Pomimo tego, że to dopiero testy beta to już pojawili się cheaterzy ze swoimi aimbotami. Na szczęście dość szybko twórcy uporali się z problemem. Jednak nadal nie jest to dla mnie zrozumiałe. Samo odpalenie gry wymaga podania nr. Telefonu na Steam do tego uruchomienia securboota.
Loadouty, tryby i lobby działają płynnie, choć czasem wpisywane są narzekania na lagi lub desynch na pierwszych serwerach.

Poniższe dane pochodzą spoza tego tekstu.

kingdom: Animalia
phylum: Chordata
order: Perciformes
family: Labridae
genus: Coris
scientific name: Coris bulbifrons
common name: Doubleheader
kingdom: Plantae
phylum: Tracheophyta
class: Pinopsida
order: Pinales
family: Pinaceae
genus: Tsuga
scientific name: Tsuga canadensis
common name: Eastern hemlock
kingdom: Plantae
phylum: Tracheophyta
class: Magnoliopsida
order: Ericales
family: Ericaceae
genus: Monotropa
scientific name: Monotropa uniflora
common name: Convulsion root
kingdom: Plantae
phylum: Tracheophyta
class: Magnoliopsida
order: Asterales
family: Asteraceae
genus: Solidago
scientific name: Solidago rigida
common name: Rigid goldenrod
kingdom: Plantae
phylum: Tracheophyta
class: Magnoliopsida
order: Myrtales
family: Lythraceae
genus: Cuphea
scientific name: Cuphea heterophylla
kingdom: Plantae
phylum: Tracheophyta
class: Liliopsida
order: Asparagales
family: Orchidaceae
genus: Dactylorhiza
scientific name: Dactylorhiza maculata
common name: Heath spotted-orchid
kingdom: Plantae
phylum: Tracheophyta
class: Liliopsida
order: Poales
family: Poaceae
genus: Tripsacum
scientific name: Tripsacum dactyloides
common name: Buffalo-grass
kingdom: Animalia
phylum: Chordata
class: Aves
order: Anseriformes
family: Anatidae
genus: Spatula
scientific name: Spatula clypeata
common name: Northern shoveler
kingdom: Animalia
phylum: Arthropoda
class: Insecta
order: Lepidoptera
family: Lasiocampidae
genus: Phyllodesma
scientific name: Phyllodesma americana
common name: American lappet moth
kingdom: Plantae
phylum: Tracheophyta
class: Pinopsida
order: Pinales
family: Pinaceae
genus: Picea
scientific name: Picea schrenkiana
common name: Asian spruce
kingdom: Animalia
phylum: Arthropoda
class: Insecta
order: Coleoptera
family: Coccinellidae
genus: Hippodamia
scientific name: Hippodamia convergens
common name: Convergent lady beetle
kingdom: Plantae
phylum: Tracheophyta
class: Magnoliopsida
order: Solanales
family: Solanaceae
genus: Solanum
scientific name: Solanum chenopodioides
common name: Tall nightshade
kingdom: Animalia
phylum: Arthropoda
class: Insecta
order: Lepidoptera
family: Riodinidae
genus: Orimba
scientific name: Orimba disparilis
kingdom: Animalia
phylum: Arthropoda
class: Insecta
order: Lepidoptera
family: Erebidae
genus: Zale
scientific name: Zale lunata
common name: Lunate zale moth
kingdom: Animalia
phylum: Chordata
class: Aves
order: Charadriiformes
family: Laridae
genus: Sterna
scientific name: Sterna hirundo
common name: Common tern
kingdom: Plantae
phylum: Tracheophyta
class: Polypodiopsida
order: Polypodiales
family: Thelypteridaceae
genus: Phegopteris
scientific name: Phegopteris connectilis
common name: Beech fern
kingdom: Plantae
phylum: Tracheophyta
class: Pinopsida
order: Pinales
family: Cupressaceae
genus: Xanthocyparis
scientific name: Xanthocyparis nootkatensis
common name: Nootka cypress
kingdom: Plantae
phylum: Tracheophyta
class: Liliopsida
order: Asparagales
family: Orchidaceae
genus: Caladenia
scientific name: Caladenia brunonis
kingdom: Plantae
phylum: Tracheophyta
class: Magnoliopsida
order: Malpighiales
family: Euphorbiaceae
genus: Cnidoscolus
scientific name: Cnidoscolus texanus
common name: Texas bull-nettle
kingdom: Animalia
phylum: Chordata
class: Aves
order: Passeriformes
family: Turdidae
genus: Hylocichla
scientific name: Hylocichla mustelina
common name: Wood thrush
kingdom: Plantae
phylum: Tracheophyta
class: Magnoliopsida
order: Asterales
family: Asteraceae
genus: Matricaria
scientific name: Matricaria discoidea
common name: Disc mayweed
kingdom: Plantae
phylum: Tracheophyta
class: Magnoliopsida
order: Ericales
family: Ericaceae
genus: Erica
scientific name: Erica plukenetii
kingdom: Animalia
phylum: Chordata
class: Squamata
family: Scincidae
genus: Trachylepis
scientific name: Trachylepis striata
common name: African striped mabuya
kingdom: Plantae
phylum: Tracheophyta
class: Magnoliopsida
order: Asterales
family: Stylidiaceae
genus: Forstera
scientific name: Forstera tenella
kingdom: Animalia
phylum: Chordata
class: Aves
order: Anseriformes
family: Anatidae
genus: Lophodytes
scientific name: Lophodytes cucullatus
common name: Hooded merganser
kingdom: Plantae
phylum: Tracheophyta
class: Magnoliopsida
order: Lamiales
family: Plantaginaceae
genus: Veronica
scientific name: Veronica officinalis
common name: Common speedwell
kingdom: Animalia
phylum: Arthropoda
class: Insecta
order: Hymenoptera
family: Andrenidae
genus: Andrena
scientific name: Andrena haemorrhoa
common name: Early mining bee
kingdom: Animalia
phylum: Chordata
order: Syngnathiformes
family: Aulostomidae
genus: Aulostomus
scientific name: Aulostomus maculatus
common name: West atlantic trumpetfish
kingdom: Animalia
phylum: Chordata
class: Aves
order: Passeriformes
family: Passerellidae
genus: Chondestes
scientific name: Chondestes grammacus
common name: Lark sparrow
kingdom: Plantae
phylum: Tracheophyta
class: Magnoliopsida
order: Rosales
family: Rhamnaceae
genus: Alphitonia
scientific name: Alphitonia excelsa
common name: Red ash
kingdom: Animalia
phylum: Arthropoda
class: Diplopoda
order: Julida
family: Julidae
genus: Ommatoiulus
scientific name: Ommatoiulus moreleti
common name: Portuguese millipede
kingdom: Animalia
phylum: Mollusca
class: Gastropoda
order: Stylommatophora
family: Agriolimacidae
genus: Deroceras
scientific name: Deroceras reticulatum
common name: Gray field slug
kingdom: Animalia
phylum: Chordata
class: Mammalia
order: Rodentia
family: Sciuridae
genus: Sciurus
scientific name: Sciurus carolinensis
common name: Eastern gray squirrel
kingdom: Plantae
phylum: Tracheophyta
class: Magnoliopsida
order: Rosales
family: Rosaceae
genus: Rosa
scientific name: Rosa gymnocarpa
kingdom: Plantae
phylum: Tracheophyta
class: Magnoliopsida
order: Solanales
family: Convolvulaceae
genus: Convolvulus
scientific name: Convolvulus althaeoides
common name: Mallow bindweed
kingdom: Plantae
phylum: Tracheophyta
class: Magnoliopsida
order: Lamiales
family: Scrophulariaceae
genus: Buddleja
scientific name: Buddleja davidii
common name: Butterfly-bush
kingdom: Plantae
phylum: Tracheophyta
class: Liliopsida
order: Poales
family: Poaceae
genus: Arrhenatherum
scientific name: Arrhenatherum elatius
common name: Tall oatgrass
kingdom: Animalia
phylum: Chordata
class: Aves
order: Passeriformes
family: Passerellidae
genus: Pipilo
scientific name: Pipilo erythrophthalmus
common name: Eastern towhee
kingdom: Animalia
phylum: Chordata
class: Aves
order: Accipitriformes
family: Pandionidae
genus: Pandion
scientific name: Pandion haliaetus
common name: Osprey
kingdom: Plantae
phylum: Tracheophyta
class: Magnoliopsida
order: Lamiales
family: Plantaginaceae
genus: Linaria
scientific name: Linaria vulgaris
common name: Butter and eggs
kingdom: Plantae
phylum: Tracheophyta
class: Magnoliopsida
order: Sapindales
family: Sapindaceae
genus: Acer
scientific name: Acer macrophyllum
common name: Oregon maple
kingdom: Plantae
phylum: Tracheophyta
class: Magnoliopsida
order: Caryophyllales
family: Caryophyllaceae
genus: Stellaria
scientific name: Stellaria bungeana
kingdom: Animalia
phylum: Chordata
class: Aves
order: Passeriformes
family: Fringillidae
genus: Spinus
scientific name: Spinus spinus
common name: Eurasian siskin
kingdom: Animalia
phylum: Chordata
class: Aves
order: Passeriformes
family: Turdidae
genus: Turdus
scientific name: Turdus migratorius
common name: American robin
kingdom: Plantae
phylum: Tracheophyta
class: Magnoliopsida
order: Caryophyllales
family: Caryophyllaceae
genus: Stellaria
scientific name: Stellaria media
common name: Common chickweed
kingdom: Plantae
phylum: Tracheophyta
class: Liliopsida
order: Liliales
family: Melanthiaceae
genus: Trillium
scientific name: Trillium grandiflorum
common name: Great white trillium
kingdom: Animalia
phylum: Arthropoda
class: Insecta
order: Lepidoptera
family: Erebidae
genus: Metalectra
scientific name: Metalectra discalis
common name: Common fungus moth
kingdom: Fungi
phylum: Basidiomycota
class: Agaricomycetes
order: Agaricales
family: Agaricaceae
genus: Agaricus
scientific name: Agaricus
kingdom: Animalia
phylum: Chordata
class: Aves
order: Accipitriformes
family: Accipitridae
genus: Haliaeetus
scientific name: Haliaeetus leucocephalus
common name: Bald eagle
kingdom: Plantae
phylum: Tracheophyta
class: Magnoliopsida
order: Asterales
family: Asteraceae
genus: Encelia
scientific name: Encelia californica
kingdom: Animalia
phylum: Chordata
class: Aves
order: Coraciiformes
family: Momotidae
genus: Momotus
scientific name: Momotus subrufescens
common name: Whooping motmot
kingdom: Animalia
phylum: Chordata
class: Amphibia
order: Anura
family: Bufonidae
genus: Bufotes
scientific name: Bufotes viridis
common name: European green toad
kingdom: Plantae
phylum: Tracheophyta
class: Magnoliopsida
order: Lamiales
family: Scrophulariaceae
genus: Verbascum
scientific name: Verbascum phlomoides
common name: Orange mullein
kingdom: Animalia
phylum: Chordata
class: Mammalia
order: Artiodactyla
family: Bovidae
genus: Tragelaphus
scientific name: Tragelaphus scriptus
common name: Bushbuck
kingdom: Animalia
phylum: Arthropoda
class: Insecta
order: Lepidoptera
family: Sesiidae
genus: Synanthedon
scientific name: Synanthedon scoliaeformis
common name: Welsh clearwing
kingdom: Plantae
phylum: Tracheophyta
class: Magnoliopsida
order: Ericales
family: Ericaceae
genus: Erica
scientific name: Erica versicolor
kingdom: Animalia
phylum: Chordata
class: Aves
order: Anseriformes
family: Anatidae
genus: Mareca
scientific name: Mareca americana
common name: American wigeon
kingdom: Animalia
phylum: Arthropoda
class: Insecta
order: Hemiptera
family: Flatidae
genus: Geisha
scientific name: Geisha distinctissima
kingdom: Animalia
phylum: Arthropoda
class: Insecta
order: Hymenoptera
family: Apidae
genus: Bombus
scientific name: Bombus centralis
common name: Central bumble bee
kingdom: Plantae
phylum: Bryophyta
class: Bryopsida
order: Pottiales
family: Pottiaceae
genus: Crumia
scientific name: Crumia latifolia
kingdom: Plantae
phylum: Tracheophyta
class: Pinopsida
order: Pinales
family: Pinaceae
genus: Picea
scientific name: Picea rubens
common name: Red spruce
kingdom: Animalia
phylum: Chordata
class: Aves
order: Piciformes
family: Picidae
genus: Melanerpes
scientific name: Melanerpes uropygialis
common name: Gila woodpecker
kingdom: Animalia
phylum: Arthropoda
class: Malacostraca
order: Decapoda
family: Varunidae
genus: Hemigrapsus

Jeżeli chodzi o płynność grafiki to zdecydowanie lepiej korzystać z DLSS albo zejść z ustawieniami.
Podsumowanie
Black Ops 7 Beta to bezpieczny COD z kilkoma nowymi bajerami, to bardziej spokojna ewolucja a nie rewolucja. Gra działa płynnie i cechuje się wysoką responsywnością. Lekki facelift trybu multiplayer, nowy system omnimovement i duży potencjał Zombie, sprawiają, że warto rozważyć zakup najnowszej odsłony Black Ops.
Niestety mapy są dość monotonne i brakuje im takiego kopa i mocnego pazura. Bronie również nie urywają żadnych części ciała. Na wszelki wypadek sugerujemy poczekać do pełnoprawnej premiery, która daje nadzieję na remasterowane mapy z BO2 i pełny zestaw wyzwań PvE.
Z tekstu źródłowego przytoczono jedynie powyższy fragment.